** Start PROVIDED TEXT **
No more computers, please.
Well, they can't, and we as an industry need to quit wasting time and money on our impossible quest for the perfect system. As one client of mine says--and I more or less agree--"there is no such thing as a good computer system; they're all bad, but some are better than others."
Know Your Options
As I see it, there are three basic types of foundry information systems. First among these is the accounting system. This is the software package that contains the general ledger and controls the way we handle receivables, payables, payroll and the like. The most visible reports generated by accounting systems are the financial statements we are all so familiar with--the income (or P&L) statement, the balance sheet and the statement of cash flows.
It's important to note that accounting systems and their statements have little value as management tools. Financial statements generated each month are designed primarily to ensure the integrity of the company's financial record keeping, but they were never intended to be used by managers to manage. So, the notion that accounting systems--and financial statements--can greatly assist managers as they work to improve business performance is decidedly incorrect.
The second variety of foundry information systems is what I call the production system. This is the bit of software that primarily deals with customer orders and, at its heart, helps schedule and track production. These systems are most effective when they are in the hands of conscientious people (no computer can adequately schedule foundry production), when they are linked to the accounting system (for invoicing purposes, mainly) and when they compile and report production statistics. It's in this compilation of production statistics where we first get a glimpse of valuable management information emanating from a computer system.
Reports that organize and summarize production statistics are among the most valuable operation management tools around. However, to be really useful, these statistics need to go well beyond how many components (or which alloys) were produced in a given time period. These systems also need to enable us to identify and track the actual cost of various activities both in terms of dollars and time, separate value adding activities from those that do not add value and separate good parts from scrap.
** End PROVIDED TEXT **
** Start LISTED ENTRIES **
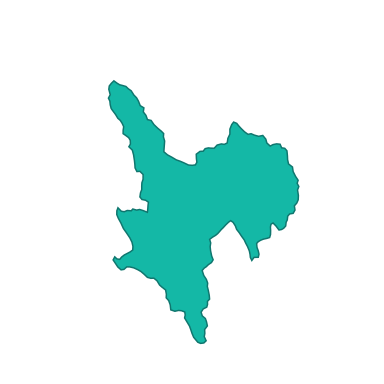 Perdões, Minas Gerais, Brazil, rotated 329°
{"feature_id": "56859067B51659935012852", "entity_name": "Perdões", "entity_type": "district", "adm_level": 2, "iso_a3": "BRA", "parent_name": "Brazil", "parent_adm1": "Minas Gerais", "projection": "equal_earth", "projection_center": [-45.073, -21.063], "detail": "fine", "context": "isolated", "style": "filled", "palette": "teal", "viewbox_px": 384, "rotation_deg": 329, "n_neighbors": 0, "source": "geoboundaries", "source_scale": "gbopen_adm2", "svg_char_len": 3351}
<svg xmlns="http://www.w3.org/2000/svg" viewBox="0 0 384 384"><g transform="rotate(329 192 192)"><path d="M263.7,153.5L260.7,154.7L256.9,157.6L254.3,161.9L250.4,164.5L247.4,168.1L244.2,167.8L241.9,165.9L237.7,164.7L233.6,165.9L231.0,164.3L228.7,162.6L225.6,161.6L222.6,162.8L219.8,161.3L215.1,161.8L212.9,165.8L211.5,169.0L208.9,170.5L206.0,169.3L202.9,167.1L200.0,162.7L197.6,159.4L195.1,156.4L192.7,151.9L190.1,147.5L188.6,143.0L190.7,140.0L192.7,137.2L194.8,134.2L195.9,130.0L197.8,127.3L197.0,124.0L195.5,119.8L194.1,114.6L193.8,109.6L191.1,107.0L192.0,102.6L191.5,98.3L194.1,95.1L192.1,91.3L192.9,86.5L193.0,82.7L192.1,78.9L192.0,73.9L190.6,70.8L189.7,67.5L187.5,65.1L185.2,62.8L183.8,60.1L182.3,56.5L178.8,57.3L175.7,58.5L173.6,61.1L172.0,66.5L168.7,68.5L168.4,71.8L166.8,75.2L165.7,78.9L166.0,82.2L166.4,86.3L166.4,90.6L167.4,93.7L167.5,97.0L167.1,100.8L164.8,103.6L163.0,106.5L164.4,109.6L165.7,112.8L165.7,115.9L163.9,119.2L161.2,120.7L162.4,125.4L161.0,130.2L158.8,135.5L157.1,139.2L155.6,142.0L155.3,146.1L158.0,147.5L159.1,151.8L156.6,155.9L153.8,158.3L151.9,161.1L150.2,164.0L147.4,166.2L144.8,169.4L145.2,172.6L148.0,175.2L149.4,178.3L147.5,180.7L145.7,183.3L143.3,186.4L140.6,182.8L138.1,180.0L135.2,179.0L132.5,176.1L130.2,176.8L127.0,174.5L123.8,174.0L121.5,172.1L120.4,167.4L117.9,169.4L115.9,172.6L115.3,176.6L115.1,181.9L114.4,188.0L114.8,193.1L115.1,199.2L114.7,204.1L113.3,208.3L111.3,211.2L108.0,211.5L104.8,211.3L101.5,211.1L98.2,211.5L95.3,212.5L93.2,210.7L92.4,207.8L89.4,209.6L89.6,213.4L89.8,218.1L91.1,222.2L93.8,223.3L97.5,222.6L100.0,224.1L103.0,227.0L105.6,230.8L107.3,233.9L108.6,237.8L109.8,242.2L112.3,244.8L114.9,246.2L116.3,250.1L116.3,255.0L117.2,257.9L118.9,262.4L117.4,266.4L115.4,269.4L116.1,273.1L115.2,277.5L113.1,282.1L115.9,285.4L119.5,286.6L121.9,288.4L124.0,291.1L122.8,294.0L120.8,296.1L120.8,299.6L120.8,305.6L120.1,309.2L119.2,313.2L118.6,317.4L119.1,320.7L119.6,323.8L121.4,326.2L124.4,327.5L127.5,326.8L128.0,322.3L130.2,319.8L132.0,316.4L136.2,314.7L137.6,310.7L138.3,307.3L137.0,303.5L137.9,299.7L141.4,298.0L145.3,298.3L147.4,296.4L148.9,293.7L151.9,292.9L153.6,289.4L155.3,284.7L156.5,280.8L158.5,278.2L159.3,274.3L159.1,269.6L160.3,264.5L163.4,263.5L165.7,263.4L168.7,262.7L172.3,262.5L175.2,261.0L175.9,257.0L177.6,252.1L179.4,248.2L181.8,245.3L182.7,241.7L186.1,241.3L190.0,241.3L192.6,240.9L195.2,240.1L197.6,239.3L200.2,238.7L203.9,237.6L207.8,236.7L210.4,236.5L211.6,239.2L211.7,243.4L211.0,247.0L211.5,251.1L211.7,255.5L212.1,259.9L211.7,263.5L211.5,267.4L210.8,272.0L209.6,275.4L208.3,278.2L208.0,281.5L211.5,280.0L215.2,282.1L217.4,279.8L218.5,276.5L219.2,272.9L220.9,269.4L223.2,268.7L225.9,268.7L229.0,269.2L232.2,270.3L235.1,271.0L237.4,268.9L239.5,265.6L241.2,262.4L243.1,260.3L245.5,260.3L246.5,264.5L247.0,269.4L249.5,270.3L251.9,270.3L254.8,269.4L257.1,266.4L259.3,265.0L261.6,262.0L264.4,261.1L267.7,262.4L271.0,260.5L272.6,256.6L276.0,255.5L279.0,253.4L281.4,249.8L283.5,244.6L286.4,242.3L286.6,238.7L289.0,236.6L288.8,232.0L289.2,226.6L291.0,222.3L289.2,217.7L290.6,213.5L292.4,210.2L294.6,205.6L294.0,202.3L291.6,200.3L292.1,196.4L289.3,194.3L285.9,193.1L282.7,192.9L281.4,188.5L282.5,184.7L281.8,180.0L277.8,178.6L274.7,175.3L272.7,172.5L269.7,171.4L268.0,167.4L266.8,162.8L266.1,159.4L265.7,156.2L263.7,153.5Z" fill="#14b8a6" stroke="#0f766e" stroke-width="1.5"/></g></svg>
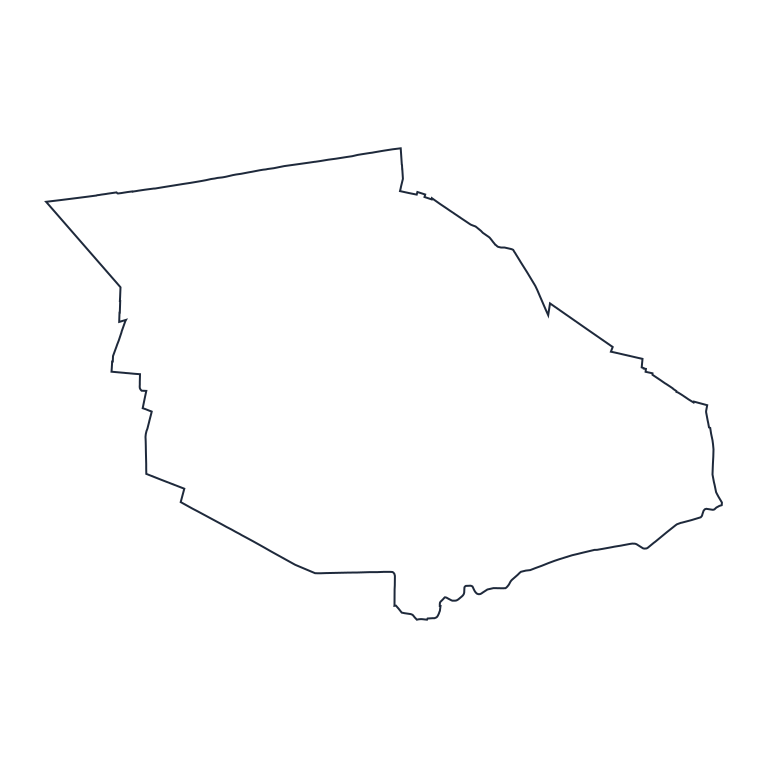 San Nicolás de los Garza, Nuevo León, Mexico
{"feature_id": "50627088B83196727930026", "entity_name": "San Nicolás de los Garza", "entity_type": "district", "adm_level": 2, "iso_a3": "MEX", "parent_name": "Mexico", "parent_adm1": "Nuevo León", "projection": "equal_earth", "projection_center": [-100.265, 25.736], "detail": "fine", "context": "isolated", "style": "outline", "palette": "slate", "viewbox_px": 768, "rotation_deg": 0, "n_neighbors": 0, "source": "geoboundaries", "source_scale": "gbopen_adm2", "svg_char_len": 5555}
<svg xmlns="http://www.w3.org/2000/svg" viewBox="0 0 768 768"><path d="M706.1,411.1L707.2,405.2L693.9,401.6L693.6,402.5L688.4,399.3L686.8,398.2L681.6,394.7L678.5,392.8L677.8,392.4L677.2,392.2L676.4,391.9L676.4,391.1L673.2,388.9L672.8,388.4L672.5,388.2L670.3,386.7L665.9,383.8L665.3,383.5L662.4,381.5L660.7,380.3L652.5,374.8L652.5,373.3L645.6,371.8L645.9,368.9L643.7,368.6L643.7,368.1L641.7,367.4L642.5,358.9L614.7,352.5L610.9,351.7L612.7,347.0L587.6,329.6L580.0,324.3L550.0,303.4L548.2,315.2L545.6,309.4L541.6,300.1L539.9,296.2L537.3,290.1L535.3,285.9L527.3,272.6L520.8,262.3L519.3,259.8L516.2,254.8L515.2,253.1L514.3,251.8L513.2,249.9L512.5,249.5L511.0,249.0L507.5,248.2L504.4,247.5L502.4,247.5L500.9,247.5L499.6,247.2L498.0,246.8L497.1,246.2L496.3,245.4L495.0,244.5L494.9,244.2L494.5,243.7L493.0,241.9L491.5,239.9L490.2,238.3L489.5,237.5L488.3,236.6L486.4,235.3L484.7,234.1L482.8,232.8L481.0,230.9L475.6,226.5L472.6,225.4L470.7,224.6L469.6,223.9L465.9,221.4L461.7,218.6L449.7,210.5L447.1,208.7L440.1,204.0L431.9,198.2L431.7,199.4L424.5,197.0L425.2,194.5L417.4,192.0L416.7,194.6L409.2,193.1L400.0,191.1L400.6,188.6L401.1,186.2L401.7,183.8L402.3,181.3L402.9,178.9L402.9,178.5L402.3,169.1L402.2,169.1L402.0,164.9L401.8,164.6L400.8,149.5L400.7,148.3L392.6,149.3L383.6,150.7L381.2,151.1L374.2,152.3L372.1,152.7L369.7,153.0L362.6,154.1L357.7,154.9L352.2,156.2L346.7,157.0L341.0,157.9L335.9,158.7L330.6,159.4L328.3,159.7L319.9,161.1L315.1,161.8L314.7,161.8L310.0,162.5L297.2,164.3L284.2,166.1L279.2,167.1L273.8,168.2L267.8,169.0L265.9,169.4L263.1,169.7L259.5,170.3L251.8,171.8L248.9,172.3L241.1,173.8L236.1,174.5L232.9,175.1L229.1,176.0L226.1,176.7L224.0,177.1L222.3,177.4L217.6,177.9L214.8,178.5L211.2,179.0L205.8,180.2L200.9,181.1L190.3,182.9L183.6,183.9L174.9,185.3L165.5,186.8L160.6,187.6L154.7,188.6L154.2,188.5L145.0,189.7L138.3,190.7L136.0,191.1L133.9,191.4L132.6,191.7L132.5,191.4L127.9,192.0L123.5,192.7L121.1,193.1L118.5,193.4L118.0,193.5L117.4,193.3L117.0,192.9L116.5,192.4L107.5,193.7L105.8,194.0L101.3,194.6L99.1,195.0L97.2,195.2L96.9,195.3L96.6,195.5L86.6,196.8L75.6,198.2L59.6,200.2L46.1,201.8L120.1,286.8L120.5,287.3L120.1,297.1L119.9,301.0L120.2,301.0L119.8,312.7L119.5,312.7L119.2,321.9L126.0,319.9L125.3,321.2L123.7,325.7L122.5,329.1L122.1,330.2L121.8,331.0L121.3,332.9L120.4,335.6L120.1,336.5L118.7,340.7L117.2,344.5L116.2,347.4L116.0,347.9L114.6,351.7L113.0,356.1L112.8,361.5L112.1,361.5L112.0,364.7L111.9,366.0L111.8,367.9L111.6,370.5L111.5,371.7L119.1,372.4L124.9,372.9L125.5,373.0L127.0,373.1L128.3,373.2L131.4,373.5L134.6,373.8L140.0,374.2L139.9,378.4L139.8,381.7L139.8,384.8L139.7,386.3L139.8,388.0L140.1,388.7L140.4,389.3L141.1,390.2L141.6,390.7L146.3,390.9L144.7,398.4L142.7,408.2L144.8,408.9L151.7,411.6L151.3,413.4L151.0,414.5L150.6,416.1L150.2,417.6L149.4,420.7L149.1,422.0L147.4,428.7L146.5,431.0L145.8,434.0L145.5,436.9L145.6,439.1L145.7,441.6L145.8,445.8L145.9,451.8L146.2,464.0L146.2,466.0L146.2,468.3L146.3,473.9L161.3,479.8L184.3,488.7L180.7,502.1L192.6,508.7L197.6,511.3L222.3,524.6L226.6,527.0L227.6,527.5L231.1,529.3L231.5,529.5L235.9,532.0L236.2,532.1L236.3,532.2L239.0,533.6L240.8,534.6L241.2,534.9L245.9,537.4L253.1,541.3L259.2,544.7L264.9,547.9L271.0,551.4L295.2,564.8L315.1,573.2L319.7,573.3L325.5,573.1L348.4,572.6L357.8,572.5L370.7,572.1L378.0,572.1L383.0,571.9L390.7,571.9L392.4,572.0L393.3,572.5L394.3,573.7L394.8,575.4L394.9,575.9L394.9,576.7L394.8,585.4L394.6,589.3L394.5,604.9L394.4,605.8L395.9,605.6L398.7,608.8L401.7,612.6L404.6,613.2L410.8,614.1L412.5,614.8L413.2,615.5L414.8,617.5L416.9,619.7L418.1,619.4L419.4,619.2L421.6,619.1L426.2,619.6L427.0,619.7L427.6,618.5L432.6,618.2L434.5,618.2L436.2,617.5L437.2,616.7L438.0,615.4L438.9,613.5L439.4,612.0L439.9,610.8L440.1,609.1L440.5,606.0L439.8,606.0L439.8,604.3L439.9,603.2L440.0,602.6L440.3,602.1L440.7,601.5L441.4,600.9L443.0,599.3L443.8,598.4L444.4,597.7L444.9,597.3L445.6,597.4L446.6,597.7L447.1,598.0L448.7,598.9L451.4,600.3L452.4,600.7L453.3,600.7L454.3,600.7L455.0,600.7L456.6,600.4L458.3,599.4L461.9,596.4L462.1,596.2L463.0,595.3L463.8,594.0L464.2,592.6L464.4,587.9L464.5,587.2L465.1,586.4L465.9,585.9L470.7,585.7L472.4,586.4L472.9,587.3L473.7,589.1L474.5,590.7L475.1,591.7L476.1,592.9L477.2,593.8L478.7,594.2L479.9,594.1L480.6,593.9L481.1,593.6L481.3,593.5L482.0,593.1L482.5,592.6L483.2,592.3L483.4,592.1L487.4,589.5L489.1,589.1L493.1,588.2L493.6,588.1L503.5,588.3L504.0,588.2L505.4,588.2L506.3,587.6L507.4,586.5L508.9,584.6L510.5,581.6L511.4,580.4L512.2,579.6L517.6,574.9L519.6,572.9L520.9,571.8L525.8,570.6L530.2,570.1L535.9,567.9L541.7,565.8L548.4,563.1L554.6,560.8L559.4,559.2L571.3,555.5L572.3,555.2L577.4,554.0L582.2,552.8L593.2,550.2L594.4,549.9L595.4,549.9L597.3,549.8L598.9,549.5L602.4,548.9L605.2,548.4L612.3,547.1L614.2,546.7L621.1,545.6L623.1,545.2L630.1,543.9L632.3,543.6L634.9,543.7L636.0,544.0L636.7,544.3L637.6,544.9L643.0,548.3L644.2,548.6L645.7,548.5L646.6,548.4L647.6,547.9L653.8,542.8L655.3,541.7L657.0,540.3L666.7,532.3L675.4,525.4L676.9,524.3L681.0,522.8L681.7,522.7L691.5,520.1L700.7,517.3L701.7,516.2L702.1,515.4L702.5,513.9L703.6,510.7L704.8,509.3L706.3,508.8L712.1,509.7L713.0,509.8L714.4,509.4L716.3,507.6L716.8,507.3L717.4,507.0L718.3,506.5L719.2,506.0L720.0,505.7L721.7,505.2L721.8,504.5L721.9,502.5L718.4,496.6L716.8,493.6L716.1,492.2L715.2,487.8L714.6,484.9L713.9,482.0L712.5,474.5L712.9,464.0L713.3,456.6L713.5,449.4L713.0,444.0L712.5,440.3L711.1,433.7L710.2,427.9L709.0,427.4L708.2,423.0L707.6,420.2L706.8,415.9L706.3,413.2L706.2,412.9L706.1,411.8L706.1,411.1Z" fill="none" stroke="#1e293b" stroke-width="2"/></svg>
** End LISTED ENTRIES **
=== GIVEN TASK A ===
In the text on foundry information systems, what does the writer call the second variety of such systems?
=== GIVEN TASK B ===
Return the part of the foundry information systems text from "Well, they can't, and" up to and including "of cash flows.", copied word for word.
=== GIVEN TASK C ===
Resume the text on foundry information systems, continuing from its last sentence.

=== WRITTEN REPLY A ===
The production system.

=== WRITTEN REPLY B ===
Well, they can't, and we as an industry need to quit wasting time and money on our impossible quest for the perfect system. As one client of mine says--and I more or less agree--"there is no such thing as a good computer system; they're all bad, but some are better than others."
Know Your Options
As I see it, there are three basic types of foundry information systems. First among these is the accounting system. This is the software package that contains the general ledger and controls the way we handle receivables, payables, payroll and the like. The most visible reports generated by accounting systems are the financial statements we are all so familiar with--the income (or P&L) statement, the balance sheet and the statement of cash flows.

=== WRITTEN REPLY C ===
That brings me to the third variety of foundry information systems--what I call the management information system itself. The essential purpose of this system is to provide each manager in each functional area with exactly the right information needed for them to do their jobs most effectively. Sounds great, doesn't it? In fact, the whole notion of an "enterprise management system" (EMS), in my view, contradicts the true need here and the true nature of information involved.
In other words, the only MIS that can be truly effective at providing customized management information as it's needed is a decentralized one--where, in effect, each manager has his or her own "system."
A centralized EMS often is inflexible and almost always ends up restricting management's access to the information it truly needs to control and improve the business.
Make the Right Investment
For my money, a simple, integrated and relatively inexpensive accounting and production system is the place to start. Look for one that enables users to track time as well as dollars and quantities and is flexible and user-friendly enough so that your operation's managers can easily create their own customized reports without first obtaining a degree in computer science.
Next, CEOs should invest in a simple, decentralized array of customized systems to generate important management information for marketing and sales, quality, human resources, maintenance and so on. Although simple and consisting only of basic spread sheets and databases, creating such an MIS is anything but easy. But the rewards can be great because this is where the real management information will be generated and where the real managing can begin.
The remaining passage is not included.